If you set this -Xss value to a huge number, then memory will be blocked and wasted. Say suppose you are assigning -Xss value to be 2mb whereas, it needs only 256kb, then you will end up wasting huge amount of memory, not just 1792kb (i.e. 2mb – 256kb). Do you wonder why?

Say your application has 500 threads, then with -Xss value to be 2mb, your threads will be consuming 1000mb of memory (i.e. 500 threads x 2mb/thread). On the other hand, if you have allocated -Xss only to be 256kb, then your threads will be consuming only 125mb of memory (i.e. 500 threads x 256kb/thread). You will save 875mb (i.e. 1000mb – 125mb) of memory per JVM. Yes, it will make such a huge difference.
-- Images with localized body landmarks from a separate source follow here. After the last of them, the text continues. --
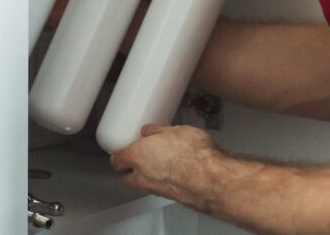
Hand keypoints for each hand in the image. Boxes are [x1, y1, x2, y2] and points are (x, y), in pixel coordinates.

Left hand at [109, 124, 223, 210]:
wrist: (212, 180)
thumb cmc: (194, 153)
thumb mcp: (176, 131)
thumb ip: (158, 131)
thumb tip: (150, 131)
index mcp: (137, 155)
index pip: (117, 159)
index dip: (118, 155)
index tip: (122, 150)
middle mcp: (143, 176)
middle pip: (126, 179)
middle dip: (128, 172)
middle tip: (135, 161)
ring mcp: (157, 189)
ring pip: (143, 185)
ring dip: (147, 177)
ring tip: (159, 166)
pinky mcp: (171, 198)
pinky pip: (160, 190)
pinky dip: (164, 183)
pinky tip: (174, 174)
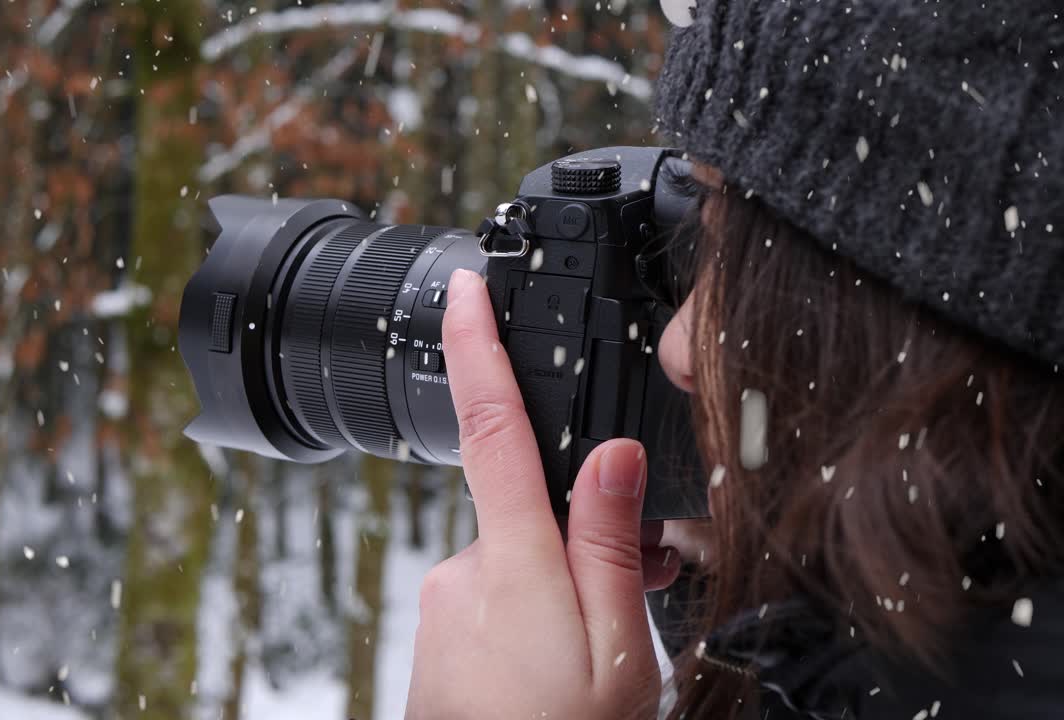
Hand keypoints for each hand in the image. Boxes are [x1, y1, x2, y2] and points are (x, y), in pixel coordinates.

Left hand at [405, 269, 680, 719]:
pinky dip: (530, 614)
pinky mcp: (436, 638)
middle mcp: (462, 572)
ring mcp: (442, 607)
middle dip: (580, 534)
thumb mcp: (620, 652)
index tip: (465, 287)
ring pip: (517, 561)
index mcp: (515, 564)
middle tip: (628, 606)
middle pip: (528, 507)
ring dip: (560, 586)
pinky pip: (491, 598)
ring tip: (592, 659)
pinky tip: (553, 670)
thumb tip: (614, 455)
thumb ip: (613, 546)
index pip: (491, 427)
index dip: (474, 346)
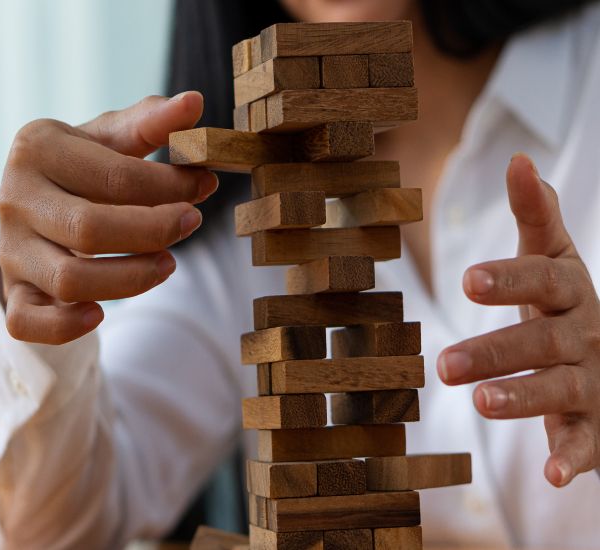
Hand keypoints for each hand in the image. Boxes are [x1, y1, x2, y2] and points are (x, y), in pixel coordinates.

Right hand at [0, 92, 216, 344]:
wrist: (35, 204)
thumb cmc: (83, 168)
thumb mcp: (111, 139)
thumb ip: (152, 122)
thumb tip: (194, 103)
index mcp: (35, 148)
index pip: (114, 176)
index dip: (169, 186)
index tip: (204, 186)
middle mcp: (13, 197)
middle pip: (89, 229)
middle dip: (152, 231)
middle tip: (191, 224)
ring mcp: (9, 249)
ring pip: (69, 280)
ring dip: (129, 279)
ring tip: (168, 265)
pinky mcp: (12, 291)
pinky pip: (29, 322)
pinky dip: (65, 326)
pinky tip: (100, 313)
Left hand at [438, 153, 599, 486]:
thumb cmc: (564, 304)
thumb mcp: (554, 258)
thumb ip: (536, 215)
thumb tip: (519, 160)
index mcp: (571, 291)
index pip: (542, 279)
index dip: (507, 279)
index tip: (466, 280)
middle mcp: (586, 334)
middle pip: (541, 341)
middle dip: (495, 351)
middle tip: (442, 364)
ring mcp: (594, 381)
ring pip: (559, 388)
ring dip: (522, 398)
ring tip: (480, 404)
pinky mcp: (596, 425)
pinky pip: (586, 442)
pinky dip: (573, 457)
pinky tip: (554, 474)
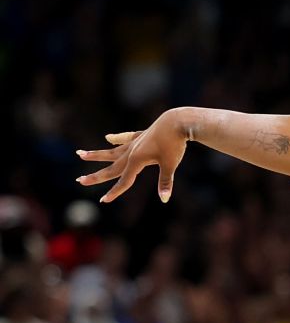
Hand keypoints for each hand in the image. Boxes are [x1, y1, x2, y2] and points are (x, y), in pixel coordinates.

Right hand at [75, 109, 190, 202]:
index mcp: (136, 160)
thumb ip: (165, 182)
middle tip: (79, 181)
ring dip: (97, 155)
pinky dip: (117, 139)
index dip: (114, 192)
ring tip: (80, 154)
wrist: (178, 121)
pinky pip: (126, 138)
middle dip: (96, 176)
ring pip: (113, 151)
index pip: (124, 180)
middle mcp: (131, 152)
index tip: (103, 200)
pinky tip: (108, 138)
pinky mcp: (142, 136)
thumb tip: (164, 199)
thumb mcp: (170, 164)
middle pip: (111, 167)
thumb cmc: (175, 144)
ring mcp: (135, 143)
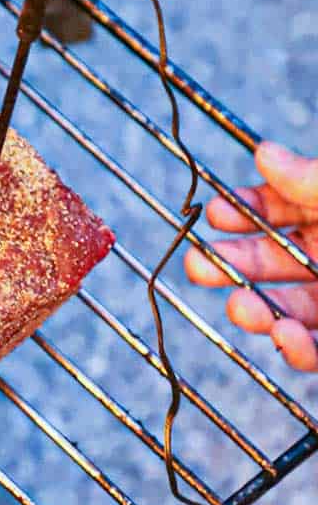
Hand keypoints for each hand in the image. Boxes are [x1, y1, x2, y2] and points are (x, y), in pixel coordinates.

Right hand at [184, 142, 317, 369]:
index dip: (244, 211)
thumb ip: (311, 180)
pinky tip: (283, 333)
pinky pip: (314, 352)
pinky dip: (294, 350)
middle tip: (199, 266)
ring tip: (240, 306)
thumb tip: (264, 152)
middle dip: (229, 265)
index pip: (280, 208)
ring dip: (252, 310)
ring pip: (284, 310)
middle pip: (269, 263)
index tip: (212, 213)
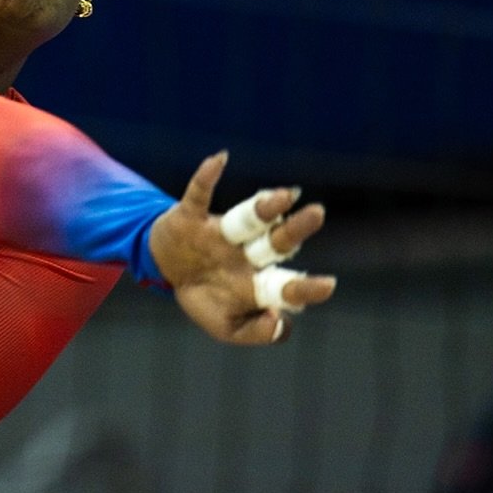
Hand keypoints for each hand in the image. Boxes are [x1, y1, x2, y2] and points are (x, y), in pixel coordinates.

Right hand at [147, 151, 335, 344]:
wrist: (164, 270)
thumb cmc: (205, 297)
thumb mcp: (226, 327)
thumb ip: (256, 332)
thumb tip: (282, 322)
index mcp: (257, 282)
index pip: (285, 283)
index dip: (305, 287)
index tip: (328, 285)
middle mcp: (246, 253)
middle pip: (276, 241)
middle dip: (296, 229)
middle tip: (317, 214)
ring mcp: (219, 233)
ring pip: (247, 217)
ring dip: (265, 205)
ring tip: (285, 195)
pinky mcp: (191, 216)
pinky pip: (199, 193)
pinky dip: (206, 176)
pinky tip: (220, 159)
Note: Threads are created outside heap (i.e. -Xmx), thus this 1000mb will be in addition to -Xmx value you have already assigned. To understand why threads are created outside heap, you can watch this short video clip

Our recommendation is to start from a low value (say 256kb). Run thorough regression, performance, and AB testing with this setting. Only if you experience StackOverflowError then increase the value, otherwise consider sticking on to a low value.

6. -Dsun.net.client.defaultConnectTimeout and -Dsun.net.client.defaultReadTimeout
Modern applications use numerous protocols (i.e. SOAP, REST, HTTP, HTTPS, JDBC, RMI…) to connect with remote applications. Sometimes remote applications might take a long time to respond. Sometimes it may not respond at all.

If you don’t have proper timeout settings, and if remote applications don’t respond fast enough, then your application threads/resources will get stuck. Remote applications unresponsiveness can affect your application’s availability. It can bring down your application to grinding halt. To safeguard your application’s high availability, appropriate timeout settings should be configured.

You can pass these two powerful timeout networking properties at the JVM level that can be globally applicable to all protocol handlers that uses java.net.URLConnection:

sun.net.client.defaultConnectTimeout specifies the timeout (in milliseconds) to establish the connection to the host. For example, for HTTP connections, it is the timeout when establishing the connection to the HTTP server.
sun.net.client.defaultReadTimeout specifies the timeout (in milliseconds) when reading from the input stream when a connection is established to a resource.
Example, if you would like to set these properties to 2 seconds:

-Dsun.net.client.defaultConnectTimeout=2000
-Dsun.net.client.defaultReadTimeout=2000

Note, by default values for these 2 properties is -1, which means no timeout is set. More details on these properties can be found in this article

7. -Duser.timeZone
Your application might have sensitive business requirements around time/date. For example, if you are building a trading application, you can’t take transaction before 9:30 am. To implement those time/date related business requirements, you might be using java.util.Date, java.util.Calendar objects. These objects, by default, picks up time zone information from the underlying operating system. This will become a problem; if your application is running in a distributed environment. Look at the below scenarios:

a. If your application is running across multiple data centers, say, San Francisco, Chicago, Singapore – then JVMs in each data center would end up having different time zone. Thus, JVMs in each data center would exhibit different behaviors. It would result in inconsistent results.

b. If you are deploying your application in a cloud environment, applications could be moved to different data centers without your knowledge. In that circumstance also, your application would end up producing different results.

c. Your own Operations team can also change the time zone without bringing to the development team’s knowledge. It would also skew the results.

To avoid these commotions, it’s highly recommended to set the time zone at the JVM using the -Duser.timezone system property. Example if you want to set EDT time zone for your application, you will do:

-Duser.timezone=US/Eastern

Conclusion
In this article, we have attempted to summarize some of the important JVM arguments and their positive impacts. We hope you may find it helpful.